La solution que nous proposons est la charge gérée. En d'autres termes, la recharge intelligente. En contrôlant le processus de charge, les besoins du réseau peuvent être beaucoup mieux pris en compte. Dans l'environnement résidentiel urbain, les charges de pointe pourraient être réduites. Dans le cadre d'un projet pilote, un opérateur de réseau allemand - avec l'accord du propriétaire - a réduit la puissance de charge de 11 kW à 5,5 kW entre 19 h et 23 h. Cette mesure réduit considérablement la charge de pointe et évite d'investir dans de nouveaux réseaux. À l'avenir, nous devrons encore investir environ 300 milliards dans l'extension des réseaux de distribution. Cela ne concerne pas seulement l'e-mobilité, mais aussi l'industrie et les besoins en chauffage des bâtiments.

Quels sont les devoirs que les fournisseurs d'énergie doivent encore accomplir ?

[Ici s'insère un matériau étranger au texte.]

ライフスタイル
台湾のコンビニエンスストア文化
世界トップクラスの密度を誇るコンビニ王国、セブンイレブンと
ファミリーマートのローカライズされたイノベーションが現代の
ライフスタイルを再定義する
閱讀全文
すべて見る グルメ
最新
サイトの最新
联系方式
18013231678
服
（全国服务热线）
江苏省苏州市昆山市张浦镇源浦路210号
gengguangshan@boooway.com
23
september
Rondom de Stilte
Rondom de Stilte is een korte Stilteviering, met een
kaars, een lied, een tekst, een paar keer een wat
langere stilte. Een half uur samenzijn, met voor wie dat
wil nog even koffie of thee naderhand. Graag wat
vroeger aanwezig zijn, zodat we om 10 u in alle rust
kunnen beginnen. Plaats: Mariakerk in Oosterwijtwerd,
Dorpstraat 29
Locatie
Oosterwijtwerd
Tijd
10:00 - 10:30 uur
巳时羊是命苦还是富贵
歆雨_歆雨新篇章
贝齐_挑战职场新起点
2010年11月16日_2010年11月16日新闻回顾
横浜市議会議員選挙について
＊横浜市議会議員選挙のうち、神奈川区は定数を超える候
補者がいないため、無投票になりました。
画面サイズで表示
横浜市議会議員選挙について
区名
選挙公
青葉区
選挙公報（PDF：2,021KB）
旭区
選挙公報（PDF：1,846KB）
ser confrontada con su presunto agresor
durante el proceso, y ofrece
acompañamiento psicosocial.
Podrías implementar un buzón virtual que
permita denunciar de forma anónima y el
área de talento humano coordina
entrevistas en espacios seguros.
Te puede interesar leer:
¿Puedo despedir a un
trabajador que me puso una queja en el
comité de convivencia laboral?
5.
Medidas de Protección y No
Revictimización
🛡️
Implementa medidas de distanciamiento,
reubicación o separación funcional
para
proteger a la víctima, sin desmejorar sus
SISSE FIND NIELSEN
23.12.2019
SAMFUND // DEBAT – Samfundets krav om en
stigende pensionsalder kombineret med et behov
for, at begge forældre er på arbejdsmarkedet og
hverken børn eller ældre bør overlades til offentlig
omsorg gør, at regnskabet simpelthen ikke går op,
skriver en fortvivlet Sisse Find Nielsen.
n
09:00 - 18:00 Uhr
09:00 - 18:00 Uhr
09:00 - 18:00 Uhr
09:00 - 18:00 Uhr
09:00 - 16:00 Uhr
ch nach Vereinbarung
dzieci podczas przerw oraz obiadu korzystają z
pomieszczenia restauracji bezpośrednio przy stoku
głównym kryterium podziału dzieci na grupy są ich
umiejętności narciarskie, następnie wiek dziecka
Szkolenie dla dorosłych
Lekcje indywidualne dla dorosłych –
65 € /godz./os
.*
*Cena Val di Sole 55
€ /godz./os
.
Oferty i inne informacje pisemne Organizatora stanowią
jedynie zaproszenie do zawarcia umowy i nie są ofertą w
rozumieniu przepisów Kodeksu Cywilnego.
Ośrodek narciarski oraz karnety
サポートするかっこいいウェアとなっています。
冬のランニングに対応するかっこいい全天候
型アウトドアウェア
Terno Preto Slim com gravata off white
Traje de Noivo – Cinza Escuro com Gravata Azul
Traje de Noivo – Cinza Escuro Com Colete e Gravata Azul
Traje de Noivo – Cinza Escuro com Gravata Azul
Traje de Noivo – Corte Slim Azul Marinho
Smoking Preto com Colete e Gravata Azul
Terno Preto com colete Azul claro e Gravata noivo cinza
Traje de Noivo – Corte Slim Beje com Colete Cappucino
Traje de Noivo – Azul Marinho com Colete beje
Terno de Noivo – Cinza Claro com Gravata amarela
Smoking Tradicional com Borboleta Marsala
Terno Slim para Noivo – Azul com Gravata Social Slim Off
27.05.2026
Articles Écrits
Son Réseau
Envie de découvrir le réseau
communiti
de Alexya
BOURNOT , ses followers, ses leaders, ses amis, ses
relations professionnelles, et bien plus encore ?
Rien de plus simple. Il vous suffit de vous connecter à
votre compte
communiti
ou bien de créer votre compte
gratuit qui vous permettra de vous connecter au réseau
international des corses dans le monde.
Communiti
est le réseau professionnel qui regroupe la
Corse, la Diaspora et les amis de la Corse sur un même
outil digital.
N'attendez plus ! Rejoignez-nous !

En ce qui concerne l'approvisionnement en énergie, il y a encore quelques défis à relever. En Norvège, par exemple, 90 % des nouveaux véhicules sont électriques. Une énorme pénétration du marché. Là-bas, 50 % de la recharge est gérée. C'est probablement le modèle pour le reste de l'Europe. Cela se fera tout simplement. En outre, les tarifs en fonction de l'heure d'utilisation, par exemple, sont vraiment essentiels pour valoriser et encourager le bon moment de la recharge afin d'aider le réseau. Une autre tâche, par exemple, concerne la recharge sur les autoroutes, qui ne peut pas vraiment être gérée. Si plusieurs des stations de recharge de 350 kW sont utilisées en même temps - parce que les gens veulent continuer à rouler rapidement -, la charge est assez élevée. Ici, entre autres, on pourrait installer des panneaux solaires et du stockage pour gérer cette charge de pointe.